*** DATA TO PROCESS ***

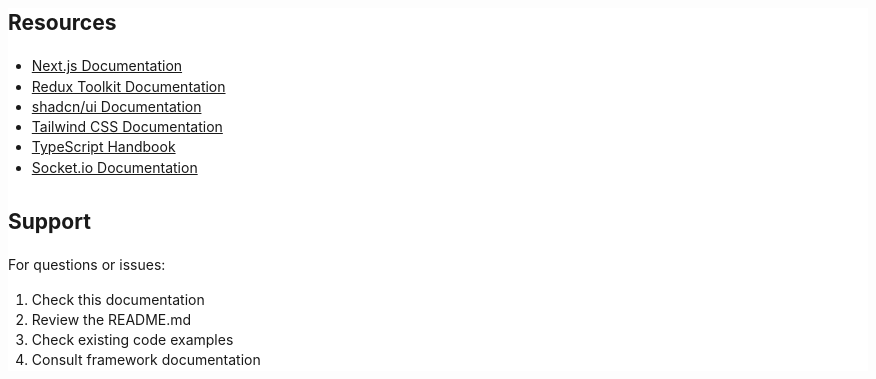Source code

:## Resources

- [Next.js Documentation](https://nextjs.org/docs)
- [Redux Toolkit Documentation](https://redux-toolkit.js.org/)
- [shadcn/ui Documentation](https://ui.shadcn.com/)
- [Tailwind CSS Documentation](https://tailwindcss.com/docs)
- [TypeScript Handbook](https://www.typescriptlang.org/docs/)
- [Socket.io Documentation](https://socket.io/docs/)

## Support

For questions or issues:
1. Check this documentation
2. Review the README.md
3. Check existing code examples
4. Consult framework documentation
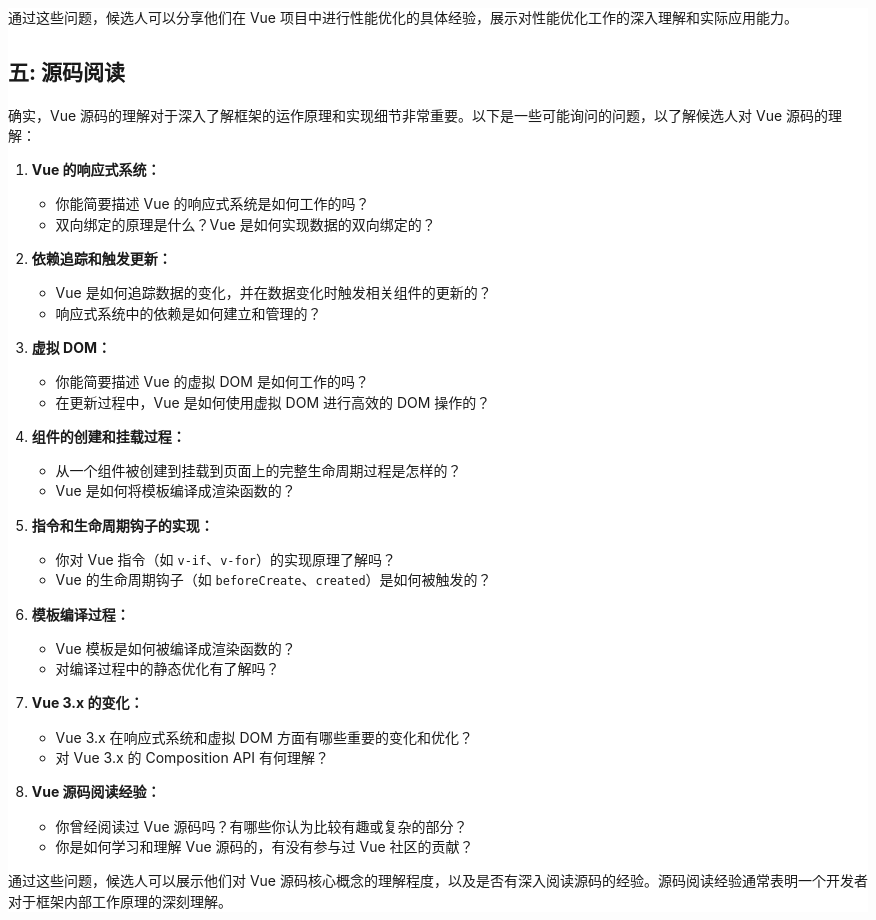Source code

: 通过这些问题，候选人可以分享他们在 Vue 项目中进行性能优化的具体经验，展示对性能优化工作的深入理解和实际应用能力。

## 五: 源码阅读

确实，Vue 源码的理解对于深入了解框架的运作原理和实现细节非常重要。以下是一些可能询问的问题，以了解候选人对 Vue 源码的理解：

1. **Vue 的响应式系统：**
   - 你能简要描述 Vue 的响应式系统是如何工作的吗？
   - 双向绑定的原理是什么？Vue 是如何实现数据的双向绑定的？

2. **依赖追踪和触发更新：**
   - Vue 是如何追踪数据的变化，并在数据变化时触发相关组件的更新的？
   - 响应式系统中的依赖是如何建立和管理的？

3. **虚拟 DOM：**
   - 你能简要描述 Vue 的虚拟 DOM 是如何工作的吗？
   - 在更新过程中，Vue 是如何使用虚拟 DOM 进行高效的 DOM 操作的？

4. **组件的创建和挂载过程：**
   - 从一个组件被创建到挂载到页面上的完整生命周期过程是怎样的？
   - Vue 是如何将模板编译成渲染函数的？

5. **指令和生命周期钩子的实现：**
   - 你对 Vue 指令（如 `v-if`、`v-for`）的实现原理了解吗？
   - Vue 的生命周期钩子（如 `beforeCreate`、`created`）是如何被触发的？

6. **模板编译过程：**
   - Vue 模板是如何被编译成渲染函数的？
   - 对编译过程中的静态优化有了解吗？

7. **Vue 3.x 的变化：**
   - Vue 3.x 在响应式系统和虚拟 DOM 方面有哪些重要的变化和优化？
   - 对 Vue 3.x 的 Composition API 有何理解？

8. **Vue 源码阅读经验：**
   - 你曾经阅读过 Vue 源码吗？有哪些你认为比较有趣或复杂的部分？
   - 你是如何学习和理解 Vue 源码的，有没有参与过 Vue 社区的贡献？

通过这些问题，候选人可以展示他们对 Vue 源码核心概念的理解程度，以及是否有深入阅读源码的经验。源码阅读经验通常表明一个开发者对于框架内部工作原理的深刻理解。

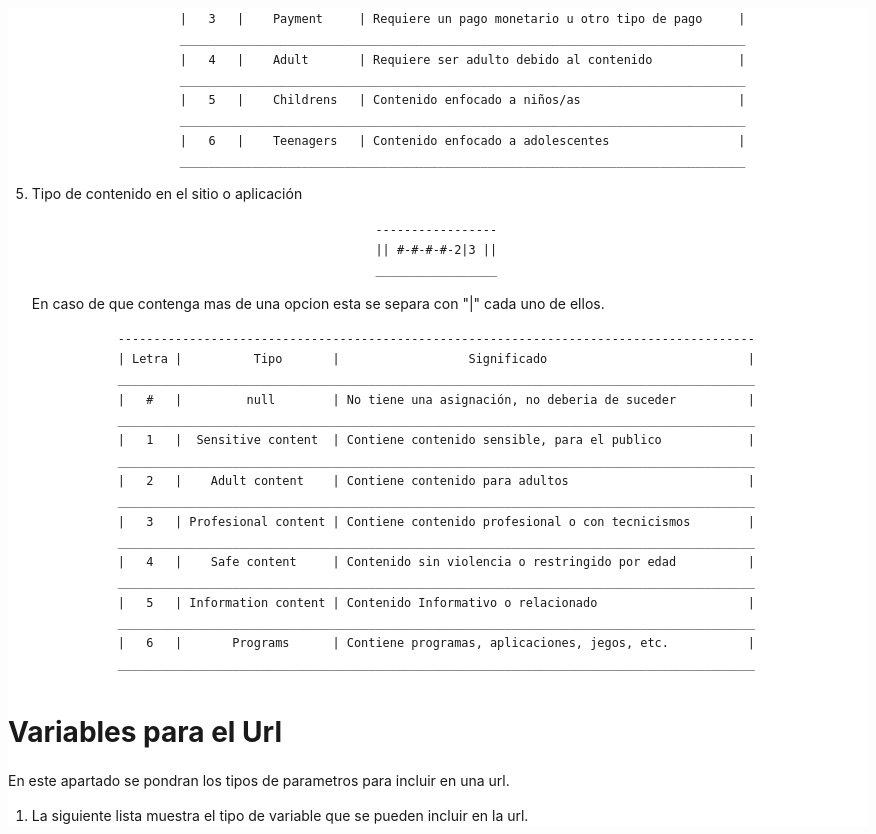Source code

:                             |   3   |    Payment     | Requiere un pago monetario u otro tipo de pago     |
                            _______________________________________________________________________________
                            |   4   |    Adult       | Requiere ser adulto debido al contenido            |
                            _______________________________________________________________________________
                            |   5   |    Childrens   | Contenido enfocado a niños/as                      |
                            _______________________________________________________________________________
                            |   6   |    Teenagers   | Contenido enfocado a adolescentes                  |
                            _______________________________________________________________________________

5.  Tipo de contenido en el sitio o aplicación

                                                        -----------------
                                                        || #-#-#-#-2|3 ||
                                                        _________________

    En caso de que contenga mas de una opcion esta se separa con "|" cada uno de ellos.

                    -----------------------------------------------------------------------------------------
                    | Letra |          Tipo       |                  Significado                            |
                    _________________________________________________________________________________________
                    |   #   |         null        | No tiene una asignación, no deberia de suceder          |
                    _________________________________________________________________________________________
                    |   1   |  Sensitive content  | Contiene contenido sensible, para el publico            |
                    _________________________________________________________________________________________
                    |   2   |    Adult content    | Contiene contenido para adultos                         |
                    _________________________________________________________________________________________
                    |   3   | Profesional content | Contiene contenido profesional o con tecnicismos        |
                    _________________________________________________________________________________________
                    |   4   |    Safe content     | Contenido sin violencia o restringido por edad          |
                    _________________________________________________________________________________________
                    |   5   | Information content | Contenido Informativo o relacionado                     |
                    _________________________________________________________________________________________
                    |   6   |       Programs      | Contiene programas, aplicaciones, jegos, etc.           |
                    _________________________________________________________________________________________

# Variables para el Url

En este apartado se pondran los tipos de parametros para incluir en una url.

1.  La siguiente lista muestra el tipo de variable que se pueden incluir en la url.
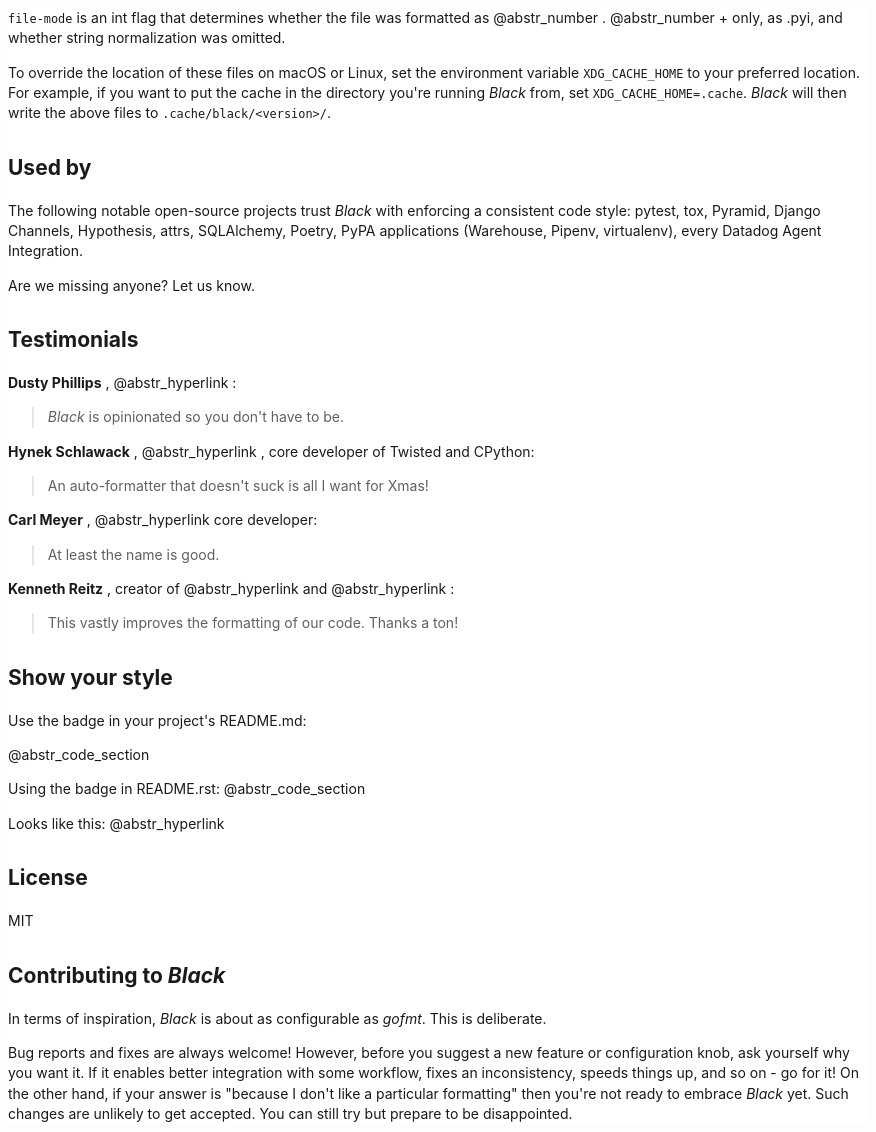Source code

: `file-mode` is an int flag that determines whether the file was formatted as @abstr_number . @abstr_number + only, as .pyi, and whether string normalization was omitted.

To override the location of these files on macOS or Linux, set the environment variable `XDG_CACHE_HOME` to your preferred location. For example, if you want to put the cache in the directory you're running _Black_ from, set `XDG_CACHE_HOME=.cache`. _Black_ will then write the above files to `.cache/black/<version>/`.

## Used by

The following notable open-source projects trust _Black_ with enforcing a consistent code style: pytest, tox, Pyramid, Django Channels, Hypothesis, attrs, SQLAlchemy, Poetry, PyPA applications (Warehouse, Pipenv, virtualenv), every Datadog Agent Integration.

Are we missing anyone? Let us know.

## Testimonials

**Dusty Phillips** , @abstr_hyperlink :

> _Black_ is opinionated so you don't have to be.

**Hynek Schlawack** , @abstr_hyperlink , core developer of Twisted and CPython:

> An auto-formatter that doesn't suck is all I want for Xmas!

**Carl Meyer** , @abstr_hyperlink core developer:

> At least the name is good.

**Kenneth Reitz** , creator of @abstr_hyperlink and @abstr_hyperlink :

> This vastly improves the formatting of our code. Thanks a ton!

## Show your style

Use the badge in your project's README.md:

@abstr_code_section 

Using the badge in README.rst: @abstr_code_section 

Looks like this: @abstr_hyperlink 

## License

MIT

## Contributing to _Black_

In terms of inspiration, _Black_ is about as configurable as _gofmt_. This is deliberate.

Bug reports and fixes are always welcome! However, before you suggest a new feature or configuration knob, ask yourself why you want it. If it enables better integration with some workflow, fixes an inconsistency, speeds things up, and so on - go for it! On the other hand, if your answer is "because I don't like a particular formatting" then you're not ready to embrace _Black_ yet. Such changes are unlikely to get accepted. You can still try but prepare to be disappointed.
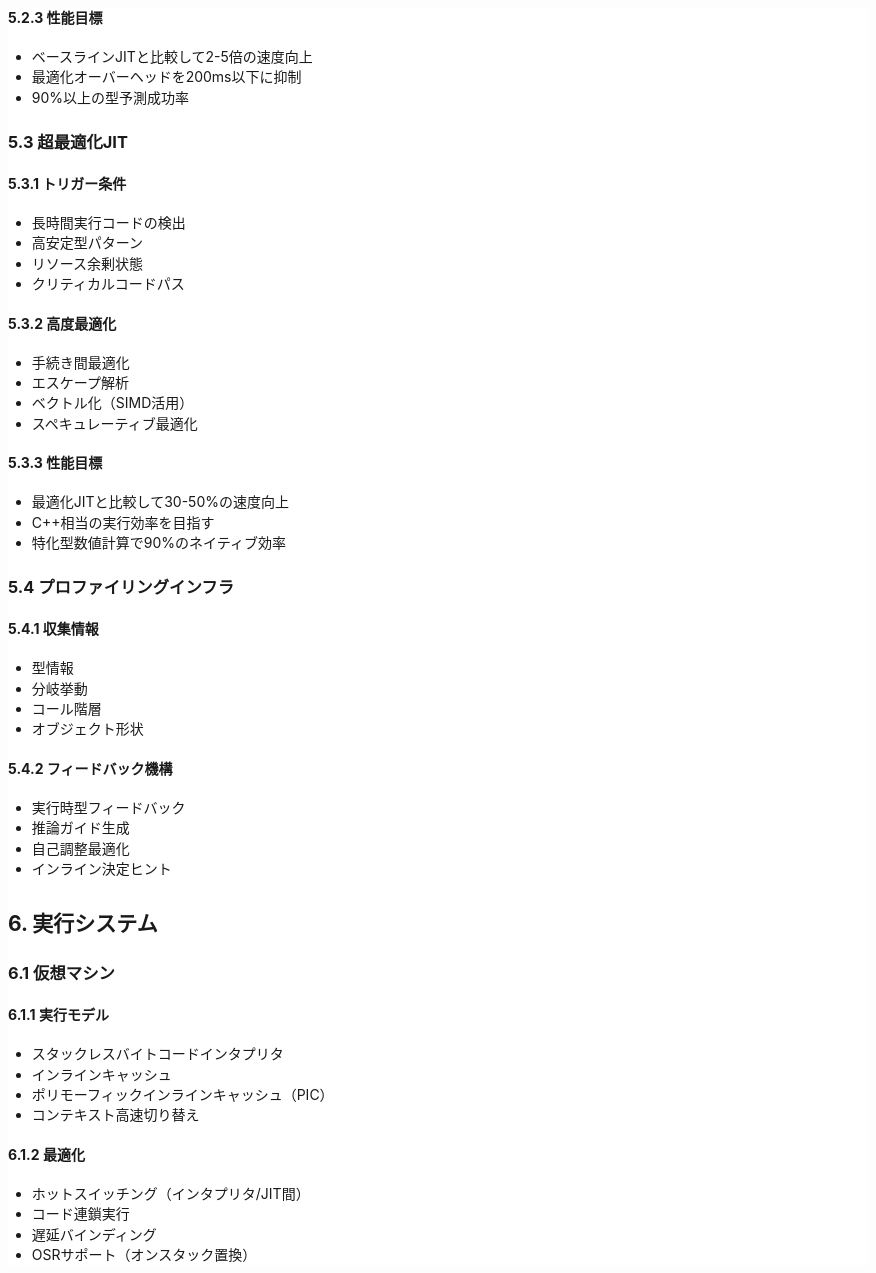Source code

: #### 5.2.3 性能目標
- ベースラインJITと比較して2-5倍の速度向上
- 最適化オーバーヘッドを200ms以下に抑制
- 90%以上の型予測成功率

### 5.3 超最適化JIT

#### 5.3.1 トリガー条件
- 長時間実行コードの検出
- 高安定型パターン
- リソース余剰状態
- クリティカルコードパス

#### 5.3.2 高度最適化
- 手続き間最適化
- エスケープ解析
- ベクトル化（SIMD活用）
- スペキュレーティブ最適化

#### 5.3.3 性能目標
- 最適化JITと比較して30-50%の速度向上
- C++相当の実行効率を目指す
- 特化型数値計算で90%のネイティブ効率

### 5.4 プロファイリングインフラ

#### 5.4.1 収集情報
- 型情報
- 分岐挙動
- コール階層
- オブジェクト形状

#### 5.4.2 フィードバック機構
- 実行時型フィードバック
- 推論ガイド生成
- 自己調整最適化
- インライン決定ヒント

## 6. 実行システム

### 6.1 仮想マシン

#### 6.1.1 実行モデル
- スタックレスバイトコードインタプリタ
- インラインキャッシュ
- ポリモーフィックインラインキャッシュ（PIC）
- コンテキスト高速切り替え

#### 6.1.2 最適化
- ホットスイッチング（インタプリタ/JIT間）
- コード連鎖実行
- 遅延バインディング
- OSRサポート（オンスタック置換）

*** End of DATA TO PROCESS ***

Rewrite the source text in all of the data above, replacing every instance of "源码" with "源代码" and changing nothing else. Omit the pictures from your answer.

> ANSWER BOX
Source code

:## Resources

- [Next.js Documentation](https://nextjs.org/docs)
- [Redux Toolkit Documentation](https://redux-toolkit.js.org/)
- [shadcn/ui Documentation](https://ui.shadcn.com/)
- [Tailwind CSS Documentation](https://tailwindcss.com/docs)
- [TypeScript Handbook](https://www.typescriptlang.org/docs/)
- [Socket.io Documentation](https://socket.io/docs/)

## Support

For questions or issues:
1. Check this documentation
2. Review the README.md
3. Check existing code examples
4. Consult framework documentation
Source code

: 通过这些问题，候选人可以分享他们在 Vue 项目中进行性能优化的具体经验，展示对性能优化工作的深入理解和实际应用能力。

## 五: 源代码阅读

确实，Vue 源代码的理解对于深入了解框架的运作原理和实现细节非常重要。以下是一些可能询问的问题，以了解候选人对 Vue 源代码的理解：

1. **Vue 的响应式系统：**
   - 你能简要描述 Vue 的响应式系统是如何工作的吗？
   - 双向绑定的原理是什么？Vue 是如何实现数据的双向绑定的？

2. **依赖追踪和触发更新：**
   - Vue 是如何追踪数据的变化，并在数据变化时触发相关组件的更新的？
   - 响应式系统中的依赖是如何建立和管理的？

3. **虚拟 DOM：**
   - 你能简要描述 Vue 的虚拟 DOM 是如何工作的吗？
   - 在更新过程中，Vue 是如何使用虚拟 DOM 进行高效的 DOM 操作的？

4. **组件的创建和挂载过程：**
   - 从一个组件被创建到挂载到页面上的完整生命周期过程是怎样的？
   - Vue 是如何将模板编译成渲染函数的？

5. **指令和生命周期钩子的实现：**
   - 你对 Vue 指令（如 `v-if`、`v-for`）的实现原理了解吗？
   - Vue 的生命周期钩子（如 `beforeCreate`、`created`）是如何被触发的？

6. **模板编译过程：**
   - Vue 模板是如何被编译成渲染函数的？
   - 对编译过程中的静态优化有了解吗？

7. **Vue 3.x 的变化：**
   - Vue 3.x 在响应式系统和虚拟 DOM 方面有哪些重要的变化和优化？
   - 对 Vue 3.x 的 Composition API 有何理解？

8. **Vue 源代码阅读经验：**
   - 你曾经阅读过 Vue 源代码吗？有哪些你认为比较有趣或复杂的部分？
   - 你是如何学习和理解 Vue 源代码的，有没有参与过 Vue 社区的贡献？

通过这些问题，候选人可以展示他们对 Vue 源代码核心概念的理解程度，以及是否有深入阅读源代码的经验。源代码阅读经验通常表明一个开发者对于框架内部工作原理的深刻理解。

Source code

:                             |   3   |    Payment     | Requiere un pago monetario u otro tipo de pago     |
                            _______________________________________________________________________________
                            |   4   |    Adult       | Requiere ser adulto debido al contenido            |
                            _______________________________________________________________________________
                            |   5   |    Childrens   | Contenido enfocado a niños/as                      |
                            _______________________________________________________________________________
                            |   6   |    Teenagers   | Contenido enfocado a adolescentes                  |
                            _______________________________________________________________________________

5.  Tipo de contenido en el sitio o aplicación

                                                        -----------------
                                                        || #-#-#-#-2|3 ||
                                                        _________________

    En caso de que contenga mas de una opcion esta se separa con "|" cada uno de ellos.

                    -----------------------------------------------------------------------------------------
                    | Letra |          Tipo       |                  Significado                            |
                    _________________________________________________________________________________________
                    |   #   |         null        | No tiene una asignación, no deberia de suceder          |
                    _________________________________________________________________________________________
                    |   1   |  Sensitive content  | Contiene contenido sensible, para el publico            |
                    _________________________________________________________________________________________
                    |   2   |    Adult content    | Contiene contenido para adultos                         |
                    _________________________________________________________________________________________
                    |   3   | Profesional content | Contiene contenido profesional o con tecnicismos        |
                    _________________________________________________________________________________________
                    |   4   |    Safe content     | Contenido sin violencia o restringido por edad          |
                    _________________________________________________________________________________________
                    |   5   | Information content | Contenido Informativo o relacionado                     |
                    _________________________________________________________________________________________
                    |   6   |       Programs      | Contiene programas, aplicaciones, jegos, etc.           |
                    _________________________________________________________________________________________

# Variables para el Url

En este apartado se pondran los tipos de parametros para incluir en una url.

1.  La siguiente lista muestra el tipo de variable que se pueden incluir en la url.
Source code

: `file-mode` is an int flag that determines whether the file was formatted as @abstr_number . @abstr_number + only, as .pyi, and whether string normalization was omitted.

To override the location of these files on macOS or Linux, set the environment variable `XDG_CACHE_HOME` to your preferred location. For example, if you want to put the cache in the directory you're running _Black_ from, set `XDG_CACHE_HOME=.cache`. _Black_ will then write the above files to `.cache/black/<version>/`.

## Used by

The following notable open-source projects trust _Black_ with enforcing a consistent code style: pytest, tox, Pyramid, Django Channels, Hypothesis, attrs, SQLAlchemy, Poetry, PyPA applications (Warehouse, Pipenv, virtualenv), every Datadog Agent Integration.

Are we missing anyone? Let us know.

## Testimonials

**Dusty Phillips** , @abstr_hyperlink :

> _Black_ is opinionated so you don't have to be.

**Hynek Schlawack** , @abstr_hyperlink , core developer of Twisted and CPython:

> An auto-formatter that doesn't suck is all I want for Xmas!

**Carl Meyer** , @abstr_hyperlink core developer:

> At least the name is good.

**Kenneth Reitz** , creator of @abstr_hyperlink and @abstr_hyperlink :

> This vastly improves the formatting of our code. Thanks a ton!

## Show your style

Use the badge in your project's README.md:

@abstr_code_section 

Using the badge in README.rst: @abstr_code_section 

Looks like this: @abstr_hyperlink 

## License

MIT

## Contributing to _Black_

In terms of inspiration, _Black_ is about as configurable as _gofmt_. This is deliberate.

Bug reports and fixes are always welcome! However, before you suggest a new feature or configuration knob, ask yourself why you want it. If it enables better integration with some workflow, fixes an inconsistency, speeds things up, and so on - go for it! On the other hand, if your answer is "because I don't like a particular formatting" then you're not ready to embrace _Black_ yet. Such changes are unlikely to get accepted. You can still try but prepare to be disappointed.
Source code

: #### 5.2.3 性能目標
- ベースラインJITと比較して2-5倍の速度向上
- 最適化オーバーヘッドを200ms以下に抑制
- 90%以上の型予測成功率

### 5.3 超最適化JIT

#### 5.3.1 トリガー条件
- 長時間実行コードの検出
- 高安定型パターン
- リソース余剰状態
- クリティカルコードパス

#### 5.3.2 高度最適化
- 手続き間最適化
- エスケープ解析
- ベクトル化（SIMD活用）
- スペキュレーティブ最適化

#### 5.3.3 性能目標
- 最適化JITと比較して30-50%の速度向上
- C++相当の実行効率を目指す
- 特化型数値計算で90%のネイティブ効率

### 5.4 プロファイリングインフラ

#### 5.4.1 収集情報
- 型情報
- 分岐挙動
- コール階層
- オブジェクト形状

#### 5.4.2 フィードバック機構
- 実行時型フィードバック
- 推論ガイド生成
- 自己調整最適化
- インライン決定ヒント

## 6. 実行システム

### 6.1 仮想マシン

#### 6.1.1 実行モデル
- スタックレスバイトコードインタプリタ
- インラインキャッシュ
- ポリモーフィックインラインキャッシュ（PIC）
- コンテキスト高速切り替え

#### 6.1.2 最適化
- ホットスイッチング（インタプリタ/JIT間）
- コード連鎖実行
- 遅延バインディング
- OSRサポート（オンスタック置換）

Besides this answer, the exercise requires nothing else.